- **Exercise input**
——————

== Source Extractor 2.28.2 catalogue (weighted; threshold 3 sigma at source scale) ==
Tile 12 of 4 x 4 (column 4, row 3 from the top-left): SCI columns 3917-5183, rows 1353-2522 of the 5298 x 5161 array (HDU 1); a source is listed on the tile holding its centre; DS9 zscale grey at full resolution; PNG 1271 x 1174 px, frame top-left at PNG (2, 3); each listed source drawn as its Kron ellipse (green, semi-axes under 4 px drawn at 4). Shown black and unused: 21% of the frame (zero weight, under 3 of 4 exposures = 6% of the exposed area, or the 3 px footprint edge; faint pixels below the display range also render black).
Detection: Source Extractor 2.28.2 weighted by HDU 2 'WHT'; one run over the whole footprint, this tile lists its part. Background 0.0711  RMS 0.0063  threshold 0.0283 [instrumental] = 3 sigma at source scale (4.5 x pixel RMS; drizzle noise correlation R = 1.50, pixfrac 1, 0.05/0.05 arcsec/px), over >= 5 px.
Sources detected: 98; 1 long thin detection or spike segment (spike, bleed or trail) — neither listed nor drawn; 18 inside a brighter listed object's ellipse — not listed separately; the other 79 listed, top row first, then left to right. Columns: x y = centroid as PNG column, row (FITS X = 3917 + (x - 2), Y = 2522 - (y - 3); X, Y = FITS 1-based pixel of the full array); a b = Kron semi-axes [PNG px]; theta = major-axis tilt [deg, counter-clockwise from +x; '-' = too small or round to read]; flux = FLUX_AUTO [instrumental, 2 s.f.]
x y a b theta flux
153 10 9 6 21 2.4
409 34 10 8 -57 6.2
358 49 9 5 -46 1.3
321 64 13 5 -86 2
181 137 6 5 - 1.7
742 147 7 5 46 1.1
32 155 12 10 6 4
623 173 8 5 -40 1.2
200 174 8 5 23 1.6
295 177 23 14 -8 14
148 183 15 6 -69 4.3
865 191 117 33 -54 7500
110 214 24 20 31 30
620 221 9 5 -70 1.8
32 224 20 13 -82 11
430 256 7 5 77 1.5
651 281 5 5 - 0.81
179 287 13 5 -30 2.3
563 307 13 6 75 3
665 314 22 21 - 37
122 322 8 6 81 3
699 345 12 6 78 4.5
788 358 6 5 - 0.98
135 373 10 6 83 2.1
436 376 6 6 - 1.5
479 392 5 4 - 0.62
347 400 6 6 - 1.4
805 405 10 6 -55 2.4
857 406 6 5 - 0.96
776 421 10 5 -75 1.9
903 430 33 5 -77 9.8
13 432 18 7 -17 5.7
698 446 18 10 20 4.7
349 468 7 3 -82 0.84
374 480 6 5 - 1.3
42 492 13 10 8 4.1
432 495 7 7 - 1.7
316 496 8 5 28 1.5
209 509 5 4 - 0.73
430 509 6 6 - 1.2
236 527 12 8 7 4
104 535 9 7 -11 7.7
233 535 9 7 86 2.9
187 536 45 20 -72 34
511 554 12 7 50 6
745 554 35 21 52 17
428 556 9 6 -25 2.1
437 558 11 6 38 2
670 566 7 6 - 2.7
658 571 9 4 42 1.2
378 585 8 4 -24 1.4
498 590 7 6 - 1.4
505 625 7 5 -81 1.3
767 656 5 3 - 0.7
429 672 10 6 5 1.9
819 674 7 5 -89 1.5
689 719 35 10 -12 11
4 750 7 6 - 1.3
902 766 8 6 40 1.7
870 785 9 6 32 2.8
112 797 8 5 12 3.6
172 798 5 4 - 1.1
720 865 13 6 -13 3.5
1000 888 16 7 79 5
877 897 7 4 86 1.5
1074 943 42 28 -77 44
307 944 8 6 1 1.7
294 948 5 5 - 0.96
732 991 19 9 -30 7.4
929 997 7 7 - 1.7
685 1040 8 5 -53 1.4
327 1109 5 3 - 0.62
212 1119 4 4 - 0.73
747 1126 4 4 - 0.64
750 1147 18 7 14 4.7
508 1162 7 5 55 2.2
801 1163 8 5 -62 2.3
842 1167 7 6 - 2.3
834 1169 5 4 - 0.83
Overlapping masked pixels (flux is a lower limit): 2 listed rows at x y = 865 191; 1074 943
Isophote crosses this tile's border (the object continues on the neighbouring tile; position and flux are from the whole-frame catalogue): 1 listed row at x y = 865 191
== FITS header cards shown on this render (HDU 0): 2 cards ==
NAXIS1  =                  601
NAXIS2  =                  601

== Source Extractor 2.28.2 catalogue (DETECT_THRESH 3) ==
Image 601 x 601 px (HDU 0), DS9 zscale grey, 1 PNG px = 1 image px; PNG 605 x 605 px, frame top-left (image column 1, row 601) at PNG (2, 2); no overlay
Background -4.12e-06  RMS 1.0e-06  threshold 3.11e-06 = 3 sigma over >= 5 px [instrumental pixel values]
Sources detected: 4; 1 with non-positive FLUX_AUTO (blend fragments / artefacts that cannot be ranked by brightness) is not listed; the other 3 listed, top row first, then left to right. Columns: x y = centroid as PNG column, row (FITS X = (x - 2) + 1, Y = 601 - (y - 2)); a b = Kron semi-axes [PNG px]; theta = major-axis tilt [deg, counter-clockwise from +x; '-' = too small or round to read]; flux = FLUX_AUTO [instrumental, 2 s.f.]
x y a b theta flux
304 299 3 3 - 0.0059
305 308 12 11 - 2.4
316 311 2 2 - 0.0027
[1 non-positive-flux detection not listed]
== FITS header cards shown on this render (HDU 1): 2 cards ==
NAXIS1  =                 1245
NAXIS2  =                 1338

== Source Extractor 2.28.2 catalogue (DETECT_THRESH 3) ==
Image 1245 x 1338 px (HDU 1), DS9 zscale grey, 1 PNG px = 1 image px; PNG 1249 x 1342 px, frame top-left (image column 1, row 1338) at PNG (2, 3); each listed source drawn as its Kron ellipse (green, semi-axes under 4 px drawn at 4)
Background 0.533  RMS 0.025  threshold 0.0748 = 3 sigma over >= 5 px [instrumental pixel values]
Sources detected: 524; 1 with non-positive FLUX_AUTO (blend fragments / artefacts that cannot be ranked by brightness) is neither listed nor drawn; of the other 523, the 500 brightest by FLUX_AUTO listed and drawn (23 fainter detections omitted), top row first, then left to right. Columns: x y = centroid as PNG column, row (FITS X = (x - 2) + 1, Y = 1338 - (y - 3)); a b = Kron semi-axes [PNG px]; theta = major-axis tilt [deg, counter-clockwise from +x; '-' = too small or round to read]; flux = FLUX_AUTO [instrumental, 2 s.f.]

——————

- **Task brief**
Could you copy each of the rows above, character for character?

- **Exercise result**
== Source Extractor 2.28.2 catalogue (weighted; threshold 3 sigma at source scale) ==
Tile 12 of 4 x 4 (column 4, row 3 from the top-left): SCI columns 3917-5183, rows 1353-2522 of the 5298 x 5161 array (HDU 1); a source is listed on the tile holding its centre; DS9 zscale grey at full resolution; PNG 1271 x 1174 px, frame top-left at PNG (2, 3); each listed source drawn as its Kron ellipse (green, semi-axes under 4 px drawn at 4). Shown black and unused: 21% of the frame (zero weight, under 3 of 4 exposures = 6% of the exposed area, or the 3 px footprint edge; faint pixels below the display range also render black).
Detection: Source Extractor 2.28.2 weighted by HDU 2 'WHT'; one run over the whole footprint, this tile lists its part. Background 0.0711  RMS 0.0063  threshold 0.0283 [instrumental] = 3 sigma at source scale (4.5 x pixel RMS; drizzle noise correlation R = 1.50, pixfrac 1, 0.05/0.05 arcsec/px), over >= 5 px.
Sources detected: 98; 1 long thin detection or spike segment (spike, bleed or trail) — neither listed nor drawn; 18 inside a brighter listed object's ellipse — not listed separately; the other 79 listed, top row first, then left to right. Columns: x y = centroid as PNG column, row (FITS X = 3917 + (x - 2), Y = 2522 - (y - 3); X, Y = FITS 1-based pixel of the full array); a b = Kron semi-axes [PNG px]; theta = major-axis tilt [deg, counter-clockwise from +x; '-' = too small or round to read]; flux = FLUX_AUTO [instrumental, 2 s.f.]
x y a b theta flux
153 10 9 6 21 2.4
409 34 10 8 -57 6.2
358 49 9 5 -46 1.3
321 64 13 5 -86 2
181 137 6 5 - 1.7
742 147 7 5 46 1.1
32 155 12 10 6 4
623 173 8 5 -40 1.2
200 174 8 5 23 1.6
295 177 23 14 -8 14
148 183 15 6 -69 4.3
865 191 117 33 -54 7500
110 214 24 20 31 30
620 221 9 5 -70 1.8
32 224 20 13 -82 11
430 256 7 5 77 1.5
651 281 5 5 - 0.81
179 287 13 5 -30 2.3
563 307 13 6 75 3
665 314 22 21 - 37
122 322 8 6 81 3
699 345 12 6 78 4.5
788 358 6 5 - 0.98
135 373 10 6 83 2.1
436 376 6 6 - 1.5
479 392 5 4 - 0.62
347 400 6 6 - 1.4
805 405 10 6 -55 2.4
857 406 6 5 - 0.96
776 421 10 5 -75 1.9
903 430 33 5 -77 9.8
13 432 18 7 -17 5.7
698 446 18 10 20 4.7
349 468 7 3 -82 0.84
374 480 6 5 - 1.3
42 492 13 10 8 4.1
432 495 7 7 - 1.7
316 496 8 5 28 1.5
209 509 5 4 - 0.73
430 509 6 6 - 1.2
236 527 12 8 7 4
104 535 9 7 -11 7.7
233 535 9 7 86 2.9
187 536 45 20 -72 34
511 554 12 7 50 6
745 554 35 21 52 17
428 556 9 6 -25 2.1
437 558 11 6 38 2
670 566 7 6 - 2.7
658 571 9 4 42 1.2
378 585 8 4 -24 1.4
498 590 7 6 - 1.4
505 625 7 5 -81 1.3
767 656 5 3 - 0.7
429 672 10 6 5 1.9
819 674 7 5 -89 1.5
689 719 35 10 -12 11
4 750 7 6 - 1.3
902 766 8 6 40 1.7
870 785 9 6 32 2.8
112 797 8 5 12 3.6
172 798 5 4 - 1.1
720 865 13 6 -13 3.5
1000 888 16 7 79 5
877 897 7 4 86 1.5
1074 943 42 28 -77 44
307 944 8 6 1 1.7
294 948 5 5 - 0.96
732 991 19 9 -30 7.4
929 997 7 7 - 1.7
685 1040 8 5 -53 1.4
327 1109 5 3 - 0.62
212 1119 4 4 - 0.73
747 1126 4 4 - 0.64
750 1147 18 7 14 4.7
508 1162 7 5 55 2.2
801 1163 8 5 -62 2.3
842 1167 7 6 - 2.3
834 1169 5 4 - 0.83
Overlapping masked pixels (flux is a lower limit): 2 listed rows at x y = 865 191; 1074 943
Isophote crosses this tile's border (the object continues on the neighbouring tile; position and flux are from the whole-frame catalogue): 1 listed row at x y = 865 191
== FITS header cards shown on this render (HDU 0): 2 cards ==
NAXIS1  =                  601
NAXIS2  =                  601

== Source Extractor 2.28.2 catalogue (DETECT_THRESH 3) ==
Image 601 x 601 px (HDU 0), DS9 zscale grey, 1 PNG px = 1 image px; PNG 605 x 605 px, frame top-left (image column 1, row 601) at PNG (2, 2); no overlay
Background -4.12e-06  RMS 1.0e-06  threshold 3.11e-06 = 3 sigma over >= 5 px [instrumental pixel values]
Sources detected: 4; 1 with non-positive FLUX_AUTO (blend fragments / artefacts that cannot be ranked by brightness) is not listed; the other 3 listed, top row first, then left to right. Columns: x y = centroid as PNG column, row (FITS X = (x - 2) + 1, Y = 601 - (y - 2)); a b = Kron semi-axes [PNG px]; theta = major-axis tilt [deg, counter-clockwise from +x; '-' = too small or round to read]; flux = FLUX_AUTO [instrumental, 2 s.f.]
x y a b theta flux
304 299 3 3 - 0.0059
305 308 12 11 - 2.4
316 311 2 2 - 0.0027
[1 non-positive-flux detection not listed]
== FITS header cards shown on this render (HDU 1): 2 cards ==
NAXIS1  =                 1245
NAXIS2  =                 1338

== Source Extractor 2.28.2 catalogue (DETECT_THRESH 3) ==
Image 1245 x 1338 px (HDU 1), DS9 zscale grey, 1 PNG px = 1 image px; PNG 1249 x 1342 px, frame top-left (image column 1, row 1338) at PNG (2, 3); each listed source drawn as its Kron ellipse (green, semi-axes under 4 px drawn at 4)
Background 0.533  RMS 0.025  threshold 0.0748 = 3 sigma over >= 5 px [instrumental pixel values]
Sources detected: 524; 1 with non-positive FLUX_AUTO (blend fragments / artefacts that cannot be ranked by brightness) is neither listed nor drawn; of the other 523, the 500 brightest by FLUX_AUTO listed and drawn (23 fainter detections omitted), top row first, then left to right. Columns: x y = centroid as PNG column, row (FITS X = (x - 2) + 1, Y = 1338 - (y - 3)); a b = Kron semi-axes [PNG px]; theta = major-axis tilt [deg, counter-clockwise from +x; '-' = too small or round to read]; flux = FLUX_AUTO [instrumental, 2 s.f.]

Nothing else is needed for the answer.